At the IPA tasting at Arbor Brewing earlier this month, I met folks similarly dedicated to the enjoyment of craft beer and homebrewing. The beer was fantastic, and so were the people. It was a joy to talk with them about what we were sampling and share tales about the triumphs and tribulations - and utterly comical moments - of homebrewing. I ran into the father of one of my daughter's classmates there. Turns out he's a homebrewer, which I hadn't known. We got to talking, and he informed me that he was growing his own hops. After a little more talk, he offered me a couple of rhizomes. Now, less than two weeks later, I have two Cascade rhizomes ready to plant. Beer people are generous, and beer brings people together.

For me, beer has even helped to rekindle a friendship that has been dear to me for over 25 years. Beer writer Sean Nordquist and I became terrific friends at the age of 12. Seventh grade, new school, awkward adolescence: you get the picture and probably lived it, too. When we were teens, Sean had a space in his family's garage that he cleared out and made into a hangout, and we and a couple of other friends would hang there into the wee hours, drinking strong coffee - brewed beverages have apparently always mattered to us - and talking about life, the universe, and everything. Eventually, though, we went to college far apart and ended up in Florida (him) and Michigan (me).

We were in each other’s weddings, and our friendship at its core has never wavered. But we did go through long periods of not picking up the phone or writing. I think that if you had asked either of us about our closest friends, each would name the other right away. I have no doubt that he thought of me often, as I thought of him. With our history, our friendship was enduring, but actual contact had become too rare.

I know it sounds hokey, but our interest in beer brought us back together. I had become interested in homebrewing, and it turned out that he had been brewing for some time. We started talking a lot about it, and about beer in general.
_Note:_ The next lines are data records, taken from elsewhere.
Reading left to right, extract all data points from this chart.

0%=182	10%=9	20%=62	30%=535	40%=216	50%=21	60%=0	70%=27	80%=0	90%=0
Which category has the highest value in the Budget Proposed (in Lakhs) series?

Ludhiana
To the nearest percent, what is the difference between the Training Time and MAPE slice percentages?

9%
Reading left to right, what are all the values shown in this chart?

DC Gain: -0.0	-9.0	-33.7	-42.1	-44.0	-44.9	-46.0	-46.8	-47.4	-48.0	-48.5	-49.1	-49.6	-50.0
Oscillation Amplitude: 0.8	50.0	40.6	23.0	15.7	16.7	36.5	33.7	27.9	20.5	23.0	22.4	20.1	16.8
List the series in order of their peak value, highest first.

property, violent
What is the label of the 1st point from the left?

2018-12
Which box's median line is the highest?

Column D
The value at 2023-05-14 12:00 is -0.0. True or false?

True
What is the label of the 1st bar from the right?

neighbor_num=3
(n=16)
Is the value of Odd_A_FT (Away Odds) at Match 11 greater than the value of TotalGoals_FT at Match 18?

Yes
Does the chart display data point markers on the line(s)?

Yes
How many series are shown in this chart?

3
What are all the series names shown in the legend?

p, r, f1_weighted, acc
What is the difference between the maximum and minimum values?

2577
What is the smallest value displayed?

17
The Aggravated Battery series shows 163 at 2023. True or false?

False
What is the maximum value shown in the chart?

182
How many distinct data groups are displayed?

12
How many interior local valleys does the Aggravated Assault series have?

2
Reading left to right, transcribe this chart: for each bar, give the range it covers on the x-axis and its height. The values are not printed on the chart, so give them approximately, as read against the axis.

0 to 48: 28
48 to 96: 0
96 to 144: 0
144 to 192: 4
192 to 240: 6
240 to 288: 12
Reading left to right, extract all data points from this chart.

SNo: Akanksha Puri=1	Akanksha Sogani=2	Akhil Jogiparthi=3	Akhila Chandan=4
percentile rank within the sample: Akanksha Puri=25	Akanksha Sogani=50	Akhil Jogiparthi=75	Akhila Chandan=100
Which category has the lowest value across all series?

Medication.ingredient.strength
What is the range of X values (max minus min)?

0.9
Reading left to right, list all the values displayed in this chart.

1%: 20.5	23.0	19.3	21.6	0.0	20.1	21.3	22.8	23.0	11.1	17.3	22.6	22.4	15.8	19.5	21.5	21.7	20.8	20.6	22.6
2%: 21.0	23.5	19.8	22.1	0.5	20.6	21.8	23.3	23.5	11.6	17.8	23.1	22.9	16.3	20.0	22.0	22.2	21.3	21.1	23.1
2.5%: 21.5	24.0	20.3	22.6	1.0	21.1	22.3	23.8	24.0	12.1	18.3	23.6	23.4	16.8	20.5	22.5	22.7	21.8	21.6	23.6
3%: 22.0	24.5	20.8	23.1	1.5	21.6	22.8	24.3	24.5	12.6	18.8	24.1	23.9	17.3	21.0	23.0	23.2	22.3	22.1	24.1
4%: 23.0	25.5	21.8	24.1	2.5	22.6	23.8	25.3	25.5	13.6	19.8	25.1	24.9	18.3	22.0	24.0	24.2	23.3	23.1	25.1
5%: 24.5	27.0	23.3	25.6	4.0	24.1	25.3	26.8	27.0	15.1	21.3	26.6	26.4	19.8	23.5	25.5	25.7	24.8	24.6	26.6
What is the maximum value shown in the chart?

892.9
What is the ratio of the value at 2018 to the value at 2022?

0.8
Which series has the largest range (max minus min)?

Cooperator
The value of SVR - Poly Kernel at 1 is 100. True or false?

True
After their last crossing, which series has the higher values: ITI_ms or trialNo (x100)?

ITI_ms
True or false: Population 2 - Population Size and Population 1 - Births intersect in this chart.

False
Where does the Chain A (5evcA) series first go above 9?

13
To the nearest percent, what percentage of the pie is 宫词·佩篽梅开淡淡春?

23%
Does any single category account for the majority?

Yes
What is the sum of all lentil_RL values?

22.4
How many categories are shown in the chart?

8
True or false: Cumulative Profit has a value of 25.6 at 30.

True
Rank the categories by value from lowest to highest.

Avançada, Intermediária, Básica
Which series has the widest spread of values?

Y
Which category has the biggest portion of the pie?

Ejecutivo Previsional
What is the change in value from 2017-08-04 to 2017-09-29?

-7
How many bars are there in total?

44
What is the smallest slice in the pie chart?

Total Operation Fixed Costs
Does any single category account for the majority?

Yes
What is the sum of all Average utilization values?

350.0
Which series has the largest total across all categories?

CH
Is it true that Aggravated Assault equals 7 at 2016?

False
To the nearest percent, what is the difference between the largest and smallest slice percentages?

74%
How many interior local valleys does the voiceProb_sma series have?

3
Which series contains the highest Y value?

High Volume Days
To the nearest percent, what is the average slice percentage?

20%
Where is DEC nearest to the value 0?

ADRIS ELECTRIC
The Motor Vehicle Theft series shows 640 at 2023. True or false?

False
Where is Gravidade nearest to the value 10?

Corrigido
Then he had a business trip to Cleveland, not far from here, and I was able to get away for a night, which we spent at the Great Lakes Brewing Co. over beer flights and great food. Sometimes it takes something concrete, and it can be a little thing indeed, to rekindle a friendship.

Now, Sean and I talk often about beer, brewing, and beer writing, but we also talk about so much more: our kids and marriages, politics, our jobs (real and dream), mutual friends, old times, current times, and the times we hope lay ahead, adventures we’d like to share and how we might achieve them – and sometimes how we might not be able to. It's all part of life, and it's all fair game.

I have another friend who moved from Michigan to California, and he and I use Skype to have a beer "together" and chat. He's too far away to share the table or hang at the pub together, just like Sean is, but we do try to keep our tradition of grabbing a beer alive with the technology we have at our fingertips. I've also used technology, particularly Twitter, to connect with other craft beer devotees. I'd love to meet them in person someday, but for now we're having a pretty good time connecting over the internet. 

It all comes down to human connection, and for me, beer has facilitated that, and the connection is, in turn, more important than the beer. So, on that note, "Hey, wanna grab a beer?"